The next chapter, “Connections,” opens with an extended complaint from one of Chade’s agents on Aslevjal before the narrative returns again to Fitz convalescing. The shape of Fitz’s days is glossed, as are events at large in Buckkeep’s court, including garbled reports from Bingtown and further south. Fitz also considers the feathers he found on the beach while fleeing with Dutiful and again contemplates placing them in the Fool’s Rooster Crown.
One night, as he convalesces, Fitz is visited in his dreams by Nettle. She weeps over the strain between Burrich and Swift, not knowing its cause, as neither of them will speak of it. Fitz offers little comfort, and he finds little as he contemplates what Burrich might do to avoid repeating his “mistakes” with Fitz with his own son. After he wakes, he returns to Lord Golden’s suite, where he finds Hap pleading for access. Golden gives it and departs, leaving Hap to fret over Tom Badgerlock and report his folly with Svanja. Tom again offers little comfort, and he and Hap part amicably.

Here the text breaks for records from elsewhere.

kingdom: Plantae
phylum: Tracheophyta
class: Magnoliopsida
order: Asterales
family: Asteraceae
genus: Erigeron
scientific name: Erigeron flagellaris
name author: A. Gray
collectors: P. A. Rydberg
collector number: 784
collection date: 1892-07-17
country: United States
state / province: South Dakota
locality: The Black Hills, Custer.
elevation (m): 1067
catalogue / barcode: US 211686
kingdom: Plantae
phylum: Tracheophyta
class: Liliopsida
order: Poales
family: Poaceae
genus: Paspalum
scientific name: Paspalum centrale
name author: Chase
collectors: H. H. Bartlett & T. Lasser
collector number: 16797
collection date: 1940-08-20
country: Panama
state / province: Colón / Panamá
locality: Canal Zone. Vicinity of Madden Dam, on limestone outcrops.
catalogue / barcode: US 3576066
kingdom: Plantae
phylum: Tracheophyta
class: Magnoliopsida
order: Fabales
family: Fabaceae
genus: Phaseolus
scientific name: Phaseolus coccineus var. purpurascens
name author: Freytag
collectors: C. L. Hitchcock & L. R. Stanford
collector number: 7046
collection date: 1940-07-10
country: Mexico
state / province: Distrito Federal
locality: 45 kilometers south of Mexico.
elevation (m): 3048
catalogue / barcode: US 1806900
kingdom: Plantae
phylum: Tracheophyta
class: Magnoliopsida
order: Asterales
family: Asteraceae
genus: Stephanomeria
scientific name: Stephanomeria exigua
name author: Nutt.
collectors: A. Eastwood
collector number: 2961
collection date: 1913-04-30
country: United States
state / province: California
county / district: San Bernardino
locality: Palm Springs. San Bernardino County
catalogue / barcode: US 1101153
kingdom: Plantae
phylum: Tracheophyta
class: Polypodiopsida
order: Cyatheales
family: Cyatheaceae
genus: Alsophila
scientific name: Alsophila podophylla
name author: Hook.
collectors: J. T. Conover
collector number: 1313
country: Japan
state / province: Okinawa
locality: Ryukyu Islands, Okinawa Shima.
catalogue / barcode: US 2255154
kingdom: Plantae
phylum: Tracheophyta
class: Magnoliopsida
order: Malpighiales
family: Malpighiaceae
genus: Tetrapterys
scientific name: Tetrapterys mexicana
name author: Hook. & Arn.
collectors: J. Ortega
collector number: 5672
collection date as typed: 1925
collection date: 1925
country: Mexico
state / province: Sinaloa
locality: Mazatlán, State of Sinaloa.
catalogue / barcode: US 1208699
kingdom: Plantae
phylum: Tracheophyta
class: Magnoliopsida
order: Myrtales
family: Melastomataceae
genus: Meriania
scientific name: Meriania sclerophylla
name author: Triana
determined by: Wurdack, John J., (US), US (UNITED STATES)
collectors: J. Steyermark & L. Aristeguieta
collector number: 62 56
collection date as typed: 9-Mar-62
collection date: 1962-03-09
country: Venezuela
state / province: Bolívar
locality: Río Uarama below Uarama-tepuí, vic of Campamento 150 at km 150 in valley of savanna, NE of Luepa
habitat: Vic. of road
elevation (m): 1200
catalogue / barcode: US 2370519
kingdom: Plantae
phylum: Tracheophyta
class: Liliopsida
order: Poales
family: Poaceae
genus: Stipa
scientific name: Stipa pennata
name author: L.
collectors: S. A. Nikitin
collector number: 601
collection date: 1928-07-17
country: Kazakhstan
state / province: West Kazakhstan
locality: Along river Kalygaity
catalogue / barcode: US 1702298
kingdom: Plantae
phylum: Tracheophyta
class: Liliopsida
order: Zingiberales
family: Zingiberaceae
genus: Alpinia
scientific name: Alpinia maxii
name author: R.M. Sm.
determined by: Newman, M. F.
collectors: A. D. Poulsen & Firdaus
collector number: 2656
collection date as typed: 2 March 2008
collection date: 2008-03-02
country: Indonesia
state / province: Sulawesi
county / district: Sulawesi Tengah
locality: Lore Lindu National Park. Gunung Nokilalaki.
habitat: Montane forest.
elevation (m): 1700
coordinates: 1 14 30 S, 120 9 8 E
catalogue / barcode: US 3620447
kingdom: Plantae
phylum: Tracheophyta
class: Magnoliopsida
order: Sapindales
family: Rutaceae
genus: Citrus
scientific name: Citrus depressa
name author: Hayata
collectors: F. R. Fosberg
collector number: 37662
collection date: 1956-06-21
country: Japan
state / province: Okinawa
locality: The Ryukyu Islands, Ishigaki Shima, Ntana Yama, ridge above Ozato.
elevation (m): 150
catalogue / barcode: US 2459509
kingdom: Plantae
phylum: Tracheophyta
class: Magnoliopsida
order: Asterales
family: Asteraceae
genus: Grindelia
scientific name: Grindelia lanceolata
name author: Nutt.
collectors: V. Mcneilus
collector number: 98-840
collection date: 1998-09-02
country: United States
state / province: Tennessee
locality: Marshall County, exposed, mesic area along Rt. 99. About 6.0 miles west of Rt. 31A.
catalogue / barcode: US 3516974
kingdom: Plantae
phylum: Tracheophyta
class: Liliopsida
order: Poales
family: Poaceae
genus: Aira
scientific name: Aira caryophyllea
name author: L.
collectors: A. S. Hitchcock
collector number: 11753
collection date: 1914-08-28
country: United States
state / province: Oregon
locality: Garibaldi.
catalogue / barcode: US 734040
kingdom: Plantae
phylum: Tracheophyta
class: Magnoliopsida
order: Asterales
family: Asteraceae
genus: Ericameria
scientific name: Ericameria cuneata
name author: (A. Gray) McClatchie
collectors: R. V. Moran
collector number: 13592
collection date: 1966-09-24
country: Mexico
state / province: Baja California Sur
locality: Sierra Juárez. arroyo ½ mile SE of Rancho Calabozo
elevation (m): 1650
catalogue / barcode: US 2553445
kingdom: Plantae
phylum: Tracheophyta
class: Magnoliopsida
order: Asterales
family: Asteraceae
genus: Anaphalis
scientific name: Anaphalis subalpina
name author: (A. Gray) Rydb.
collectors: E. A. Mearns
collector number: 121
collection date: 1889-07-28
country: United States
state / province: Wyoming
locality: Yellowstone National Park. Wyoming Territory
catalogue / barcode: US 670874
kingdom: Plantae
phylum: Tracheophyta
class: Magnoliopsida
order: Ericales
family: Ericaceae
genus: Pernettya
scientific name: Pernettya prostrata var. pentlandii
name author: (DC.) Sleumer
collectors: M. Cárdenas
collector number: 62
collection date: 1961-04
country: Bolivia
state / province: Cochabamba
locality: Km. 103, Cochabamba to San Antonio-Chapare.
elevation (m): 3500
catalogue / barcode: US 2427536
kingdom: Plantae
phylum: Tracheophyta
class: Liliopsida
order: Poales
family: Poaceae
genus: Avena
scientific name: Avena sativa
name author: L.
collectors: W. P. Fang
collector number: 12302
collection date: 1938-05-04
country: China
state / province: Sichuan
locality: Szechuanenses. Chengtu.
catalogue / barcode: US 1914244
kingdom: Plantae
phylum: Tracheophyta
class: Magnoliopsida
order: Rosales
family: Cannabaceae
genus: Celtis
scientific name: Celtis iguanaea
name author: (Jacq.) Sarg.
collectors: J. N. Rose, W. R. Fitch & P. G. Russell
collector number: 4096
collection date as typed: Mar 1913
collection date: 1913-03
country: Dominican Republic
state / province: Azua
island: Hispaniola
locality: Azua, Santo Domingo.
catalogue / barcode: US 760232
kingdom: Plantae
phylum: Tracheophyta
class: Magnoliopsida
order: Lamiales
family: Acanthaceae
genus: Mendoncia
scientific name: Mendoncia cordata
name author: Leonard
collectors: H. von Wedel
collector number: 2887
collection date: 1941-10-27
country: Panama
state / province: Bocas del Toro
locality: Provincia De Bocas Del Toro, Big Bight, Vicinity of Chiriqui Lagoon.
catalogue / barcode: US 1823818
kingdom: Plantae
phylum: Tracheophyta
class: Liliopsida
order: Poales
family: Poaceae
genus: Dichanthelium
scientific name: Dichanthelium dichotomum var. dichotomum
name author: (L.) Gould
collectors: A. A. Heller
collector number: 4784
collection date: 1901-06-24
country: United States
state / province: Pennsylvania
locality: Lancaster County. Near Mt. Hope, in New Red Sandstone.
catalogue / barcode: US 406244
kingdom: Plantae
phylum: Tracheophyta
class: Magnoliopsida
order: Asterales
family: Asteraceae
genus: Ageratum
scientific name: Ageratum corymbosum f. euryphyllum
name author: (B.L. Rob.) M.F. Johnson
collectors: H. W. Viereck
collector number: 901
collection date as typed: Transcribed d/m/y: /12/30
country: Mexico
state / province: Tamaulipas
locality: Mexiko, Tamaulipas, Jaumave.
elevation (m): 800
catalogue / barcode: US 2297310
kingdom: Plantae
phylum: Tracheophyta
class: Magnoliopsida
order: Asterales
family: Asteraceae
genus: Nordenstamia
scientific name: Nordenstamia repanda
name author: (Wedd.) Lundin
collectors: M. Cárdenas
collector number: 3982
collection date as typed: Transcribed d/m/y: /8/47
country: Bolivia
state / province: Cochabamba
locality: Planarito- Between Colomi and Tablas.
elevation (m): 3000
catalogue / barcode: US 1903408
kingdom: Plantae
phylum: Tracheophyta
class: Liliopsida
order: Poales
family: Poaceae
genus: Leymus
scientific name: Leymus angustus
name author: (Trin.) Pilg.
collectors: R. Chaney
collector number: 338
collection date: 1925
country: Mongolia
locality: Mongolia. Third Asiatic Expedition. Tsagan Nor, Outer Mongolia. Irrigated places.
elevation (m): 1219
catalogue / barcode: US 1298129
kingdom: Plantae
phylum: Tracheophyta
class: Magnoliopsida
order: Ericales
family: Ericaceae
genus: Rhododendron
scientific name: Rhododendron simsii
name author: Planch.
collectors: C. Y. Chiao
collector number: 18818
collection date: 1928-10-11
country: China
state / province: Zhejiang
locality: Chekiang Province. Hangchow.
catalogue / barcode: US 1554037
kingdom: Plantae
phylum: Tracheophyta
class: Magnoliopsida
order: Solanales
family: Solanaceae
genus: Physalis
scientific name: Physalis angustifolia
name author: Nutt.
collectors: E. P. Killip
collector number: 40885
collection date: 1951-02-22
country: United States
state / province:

With Hap returning to his apprenticeship, Tom discusses the feathers with Golden, meeting with little interest or engagement. Shaken by the realization of how badly he has harmed their relationship, Fitz withdraws to Chade’s chambers and falls into a sleep from which he is wakened roughly by Dutiful, who has been guided to Chade’s hidden room by Thick. They confer, and Dutiful sends Thick off to fetch more food. While Thick is about the errand, Dutiful confronts Fitz with knowledge of his true identity, relating how he came by the knowledge. Fitz warns Dutiful of the implications and ramifications of the knowledge, the two reaching an accord as Thick returns with a large pie the three gleefully devour.
In the present chapter, Fitz opines on secrets that become so not because they are deliberately hidden, but because they are the answers to questions never asked, the results of assumptions made and never examined. I find myself reading affectively once again, wondering what I do not know because it never occurred to me that I ought to ask, contemplating what I will not tell my daughter for the same reasons. Part of why I keep a journal is so that she will have at least some of the answers in time to come, although I am aware that no words can bring in the whole of a thing.
Still, what I can leave, I do. It will never be enough, but nothing will be. And it will be something, at least.